Je le clame haut et fort que la couille dans le pâté mentionnée par Baptiste lors de l’édito#3, c’était moi … Très enthousiaste, je me suis lancée corps et âme à l’attelage du lancement de cette chronique en sélectionnant un ouvrage issue du Grand Prix Grandville alors qu’il m’avait été clairement spécifié d’en choisir un parmi le Grand Prix Xavier-Forneret … Ceci n’est pas un signe ostentatoire de rébellion, mais bien une preuve que je suis une véritable tête de linotte. Donc oui chers lecteurs, pour expier cette faute, je me suis auto flagellée en répétant « Plus jamais je ne désobéirai ». J’ai le postérieur endolori mais les choses étant ce qu’elles sont, cette chronique doit démarrer, donc mes plus plates excuses de commencer par la mauvaise œuvre.
Je déclare dès à présent notre chronique mensuelle du Grand Prix de l’Humour noir ouverte !
Grand Prix de l’Humour Noir Grandville 2012 « Petits et Méchants » de Jean-Pierre Cagnat (dessinateur/journaliste français) a collaboré avec le Canard Enchaîné, Le Monde, l’Express, ou encore Marianne pour ne citer qu’eux.
Cet ouvrage dresse un portrait drôle et sarcastique de ces personnages politiques et historiques dont la petite taille, probablement le point de départ de leur mécontentement, fut grandement compensée par des ambitions et des destins hors du commun. Les caricatures sont hilarantes, les textes cruellement justes. Assoiffés de pouvoir et de reconnaissance, ces Petits et Méchants ont usé de tous les moyens pour parvenir à leur fin et asseoir leur légitimité. Ils ont, comme le souligne Jean-Pierre Cagnat, activement participé à la démographie mondiale, ils ne s’intègrent pas au monde mais façonnent le monde à leur façon, à la hauteur de leur démesure.
L’ouvrage est truffé d’anecdotes en tout genre, aussi croustillantes qu’hallucinantes, dénonçant les actes absurdes et barbares commis par ces personnages.
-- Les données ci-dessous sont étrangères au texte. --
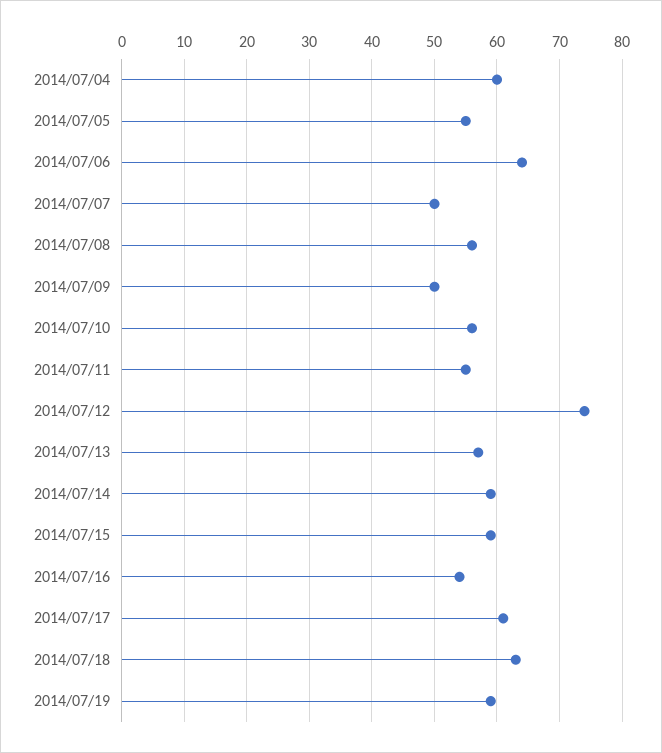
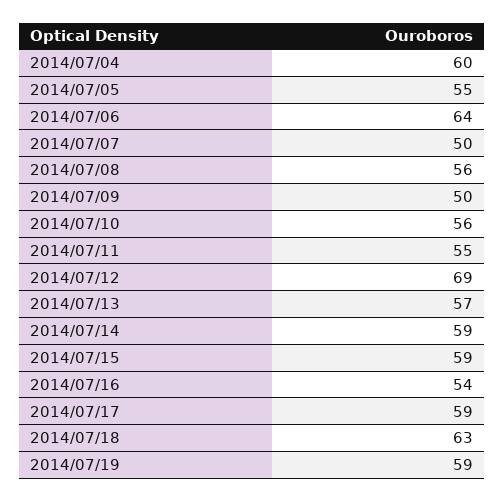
  {
    "2014/07/04": 60,
    "2014/07/05": 55,
    "2014/07/06": 64,
    "2014/07/07": 50,
    "2014/07/08": 56,
    "2014/07/09": 50,
    "2014/07/10": 56,
    "2014/07/11": 55,
-   "2014/07/12": 74,
+   "2014/07/12": 69,
    "2014/07/13": 57,
    "2014/07/14": 59,
    "2014/07/15": 59,
    "2014/07/16": 54,
-   "2014/07/17": 61,
+   "2014/07/17": 59,
    "2014/07/18": 63,
    "2014/07/19": 59
  }

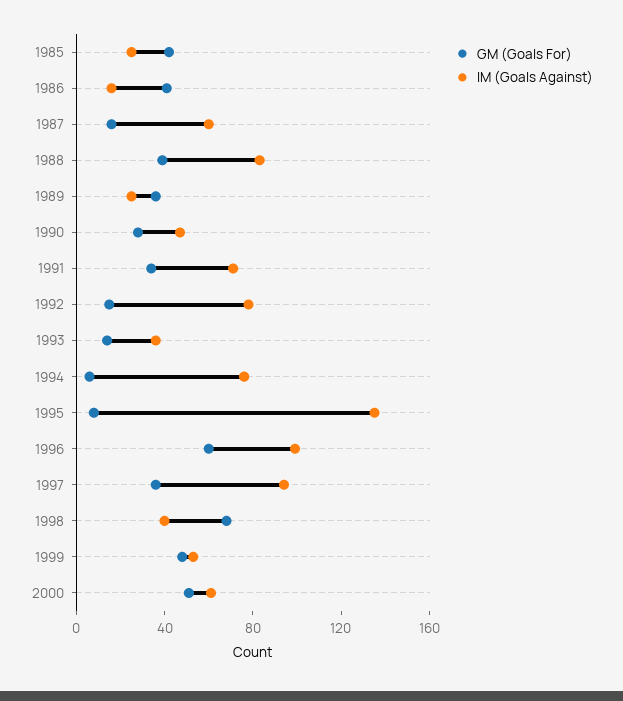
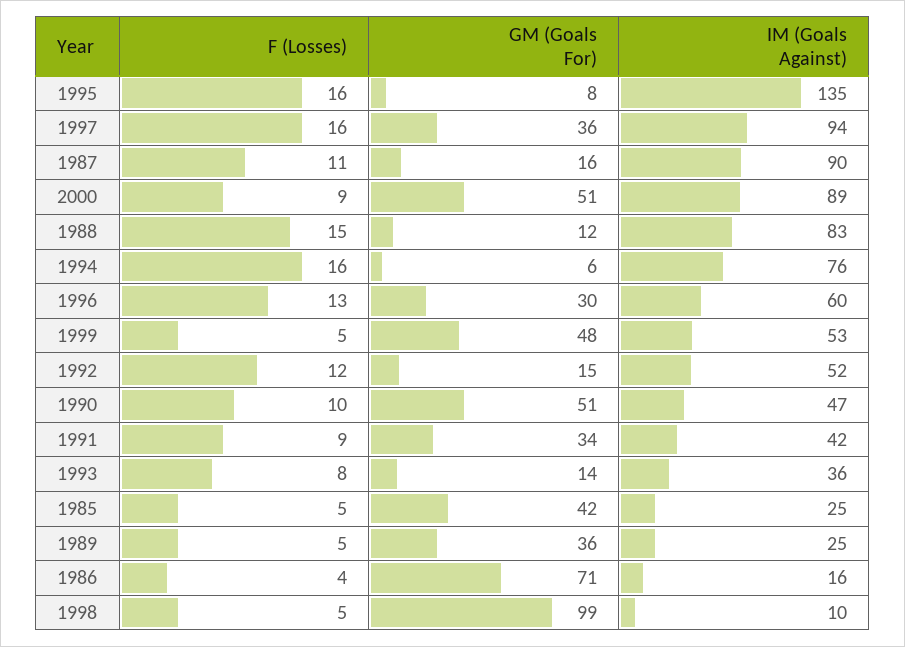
  {
    "GM (Goals For)": {
      "1985": 42,
-     "1986": 40,
+     "1986": 71,
      "1987": 16,
-     "1988": 40,
+     "1988": 12,
      "1989": 36,
-     "1990": 30,
+     "1990": 51,
      "1991": 34,
      "1992": 15,
      "1993": 14,
      "1994": 6,
      "1995": 8,
-     "1996": 60,
+     "1996": 30,
      "1997": 36,
-     "1998": 70,
+     "1998": 99,
      "1999": 48,
      "2000": 51
    },
    "IM (Goals Against)": {
      "1985": 25,
      "1986": 16,
-     "1987": 60,
+     "1987": 90,
      "1988": 83,
      "1989": 25,
      "1990": 47,
-     "1991": 70,
+     "1991": 42,
-     "1992": 80,
+     "1992": 52,
      "1993": 36,
      "1994": 76,
      "1995": 135,
-     "1996": 100,
+     "1996": 60,
      "1997": 94,
-     "1998": 40,
+     "1998": 10,
      "1999": 53,
-     "2000": 60
+     "2000": 89
-   }
+   },
+   "F (Losses)": {
+     "1995": 16,
+     "1997": 16,
+     "1987": 11,
+     "2000": 9,
+     "1988": 15,
+     "1994": 16,
+     "1996": 13,
+     "1999": 5,
+     "1992": 12,
+     "1990": 10,
+     "1991": 9,
+     "1993": 8,
+     "1985": 5,
+     "1989": 5,
+     "1986": 4,
+     "1998": 5
+   }
  }

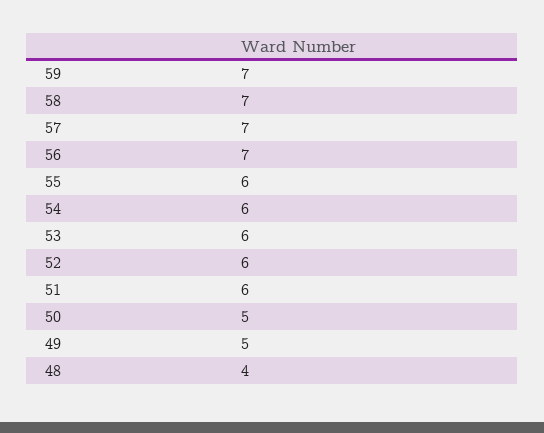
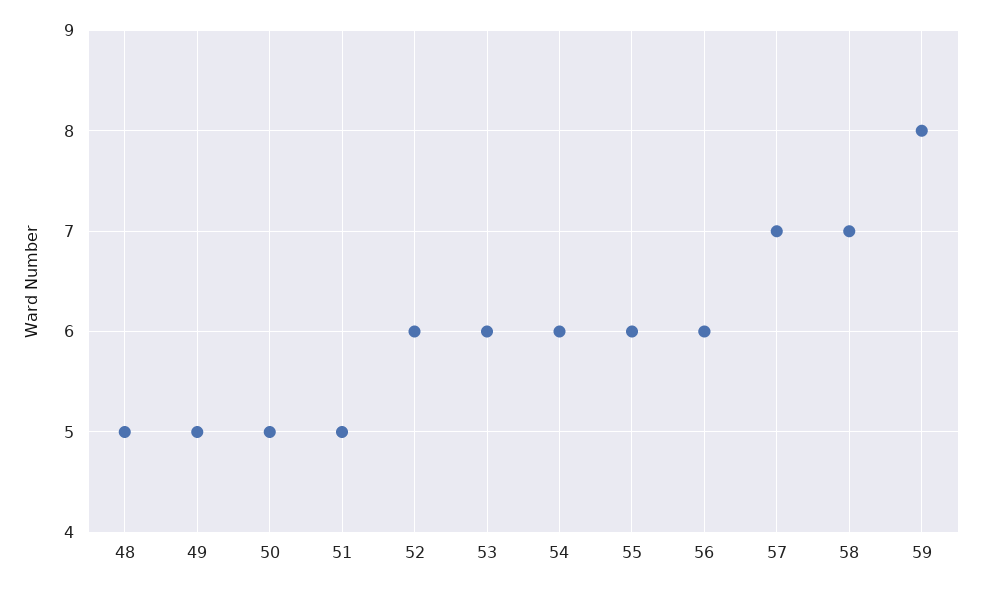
  {
-   "59": 7,
+   "59": 8,
    "58": 7,
    "57": 7,
-   "56": 7,
+   "56": 6,
    "55": 6,
    "54": 6,
    "53": 6,
    "52": 6,
-   "51": 6,
+   "51": 5,
    "50": 5,
    "49": 5,
-   "48": 4
+   "48": 5
  }

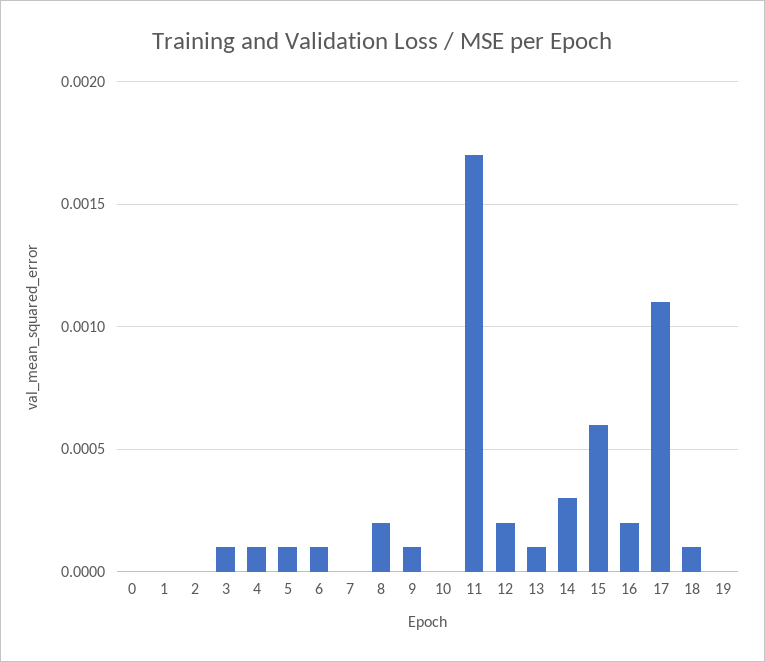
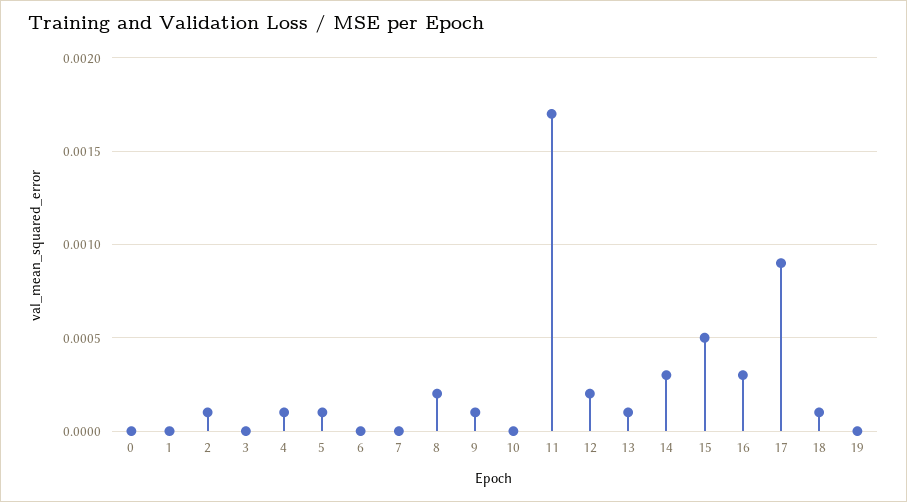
  {
    "0": 0,
    "1": 0,
-   "2": 0,
+   "2": 0.0001,
-   "3": 0.0001,
+   "3": 0,
    "4": 0.0001,
    "5": 0.0001,
-   "6": 0.0001,
+   "6": 0,
    "7": 0,
    "8": 0.0002,
    "9": 0.0001,
    "10": 0,
    "11": 0.0017,
    "12": 0.0002,
    "13": 0.0001,
    "14": 0.0003,
-   "15": 0.0006,
+   "15": 0.0005,
-   "16": 0.0002,
+   "16": 0.0003,
-   "17": 0.0011,
+   "17": 0.0009,
    "18": 0.0001,
    "19": 0
  }

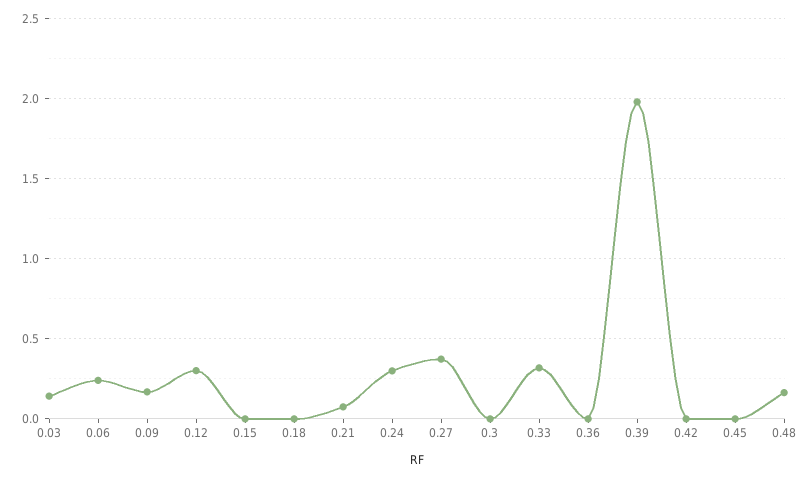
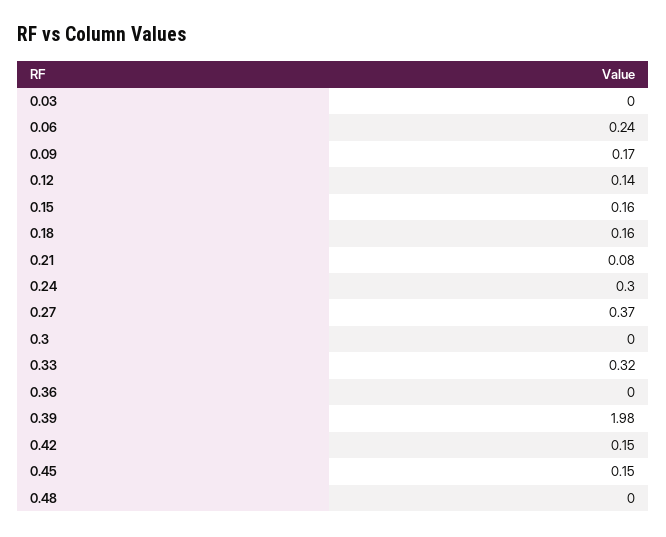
  {
-   "0.03": 0.15,
+   "0.03": 0,
    "0.06": 0.24,
    "0.09": 0.17,
-   "0.12": 0.3,
+   "0.12": 0.14,
-   "0.15": 0,
+   "0.15": 0.16,
-   "0.18": 0,
+   "0.18": 0.16,
    "0.21": 0.08,
    "0.24": 0.3,
    "0.27": 0.37,
    "0.3": 0,
    "0.33": 0.32,
    "0.36": 0,
    "0.39": 1.98,
-   "0.42": 0,
+   "0.42": 0.15,
-   "0.45": 0,
+   "0.45": 0.15,
-   "0.48": 0.15
+   "0.48": 0
  }

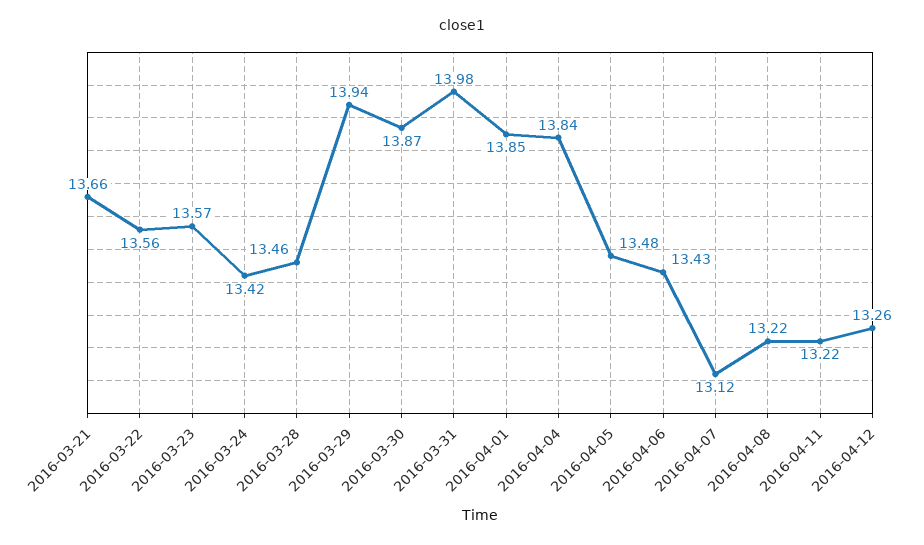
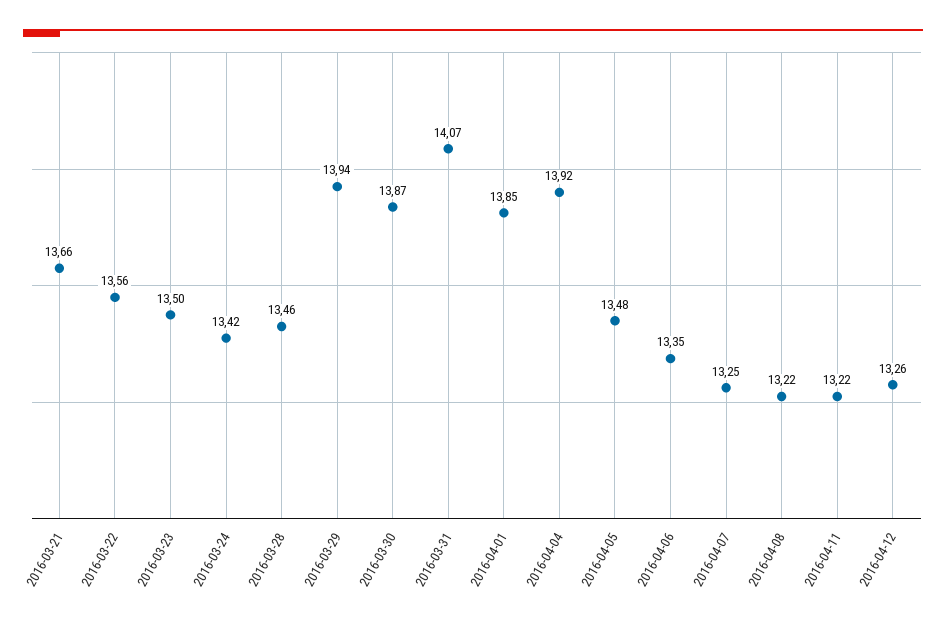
  {
    "2016-03-21": 13.66,
    "2016-03-22": 13.56,
-   "2016-03-23": 13.57,
+   "2016-03-23": 13.5,
    "2016-03-24": 13.42,
    "2016-03-28": 13.46,
    "2016-03-29": 13.94,
    "2016-03-30": 13.87,
-   "2016-03-31": 13.98,
+   "2016-03-31": 14.07,
    "2016-04-01": 13.85,
-   "2016-04-04": 13.84,
+   "2016-04-04": 13.92,
    "2016-04-05": 13.48,
-   "2016-04-06": 13.43,
+   "2016-04-06": 13.35,
-   "2016-04-07": 13.12,
+   "2016-04-07": 13.25,
    "2016-04-08": 13.22,
    "2016-04-11": 13.22,
    "2016-04-12": 13.26
  }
On ne peut s’empêcher de rire mais surtout de s’indigner. Comment l’Histoire peut-elle être façonnée et écrite par ce type d’individus, qui n’œuvrent nullement pour le bien de l’humanité et ne soucient guère des conséquences ?
Jean-Pierre Cagnat souligne un fait important, à travers les siècles, dans tous les pays, dans toutes cultures, les mêmes humains sont victimes des mêmes nuisibles. Triste constat ou mise en garde, il serait peut-être temps de s’élever contre cette bassesse dont nous, pauvres mortels, sommes tributaires.
Petits et Méchants est un livre désopilant issu de l’imagination fertile d’un grand homme, où se mêlent de vrais petits méchants mais également de grands hommes petits.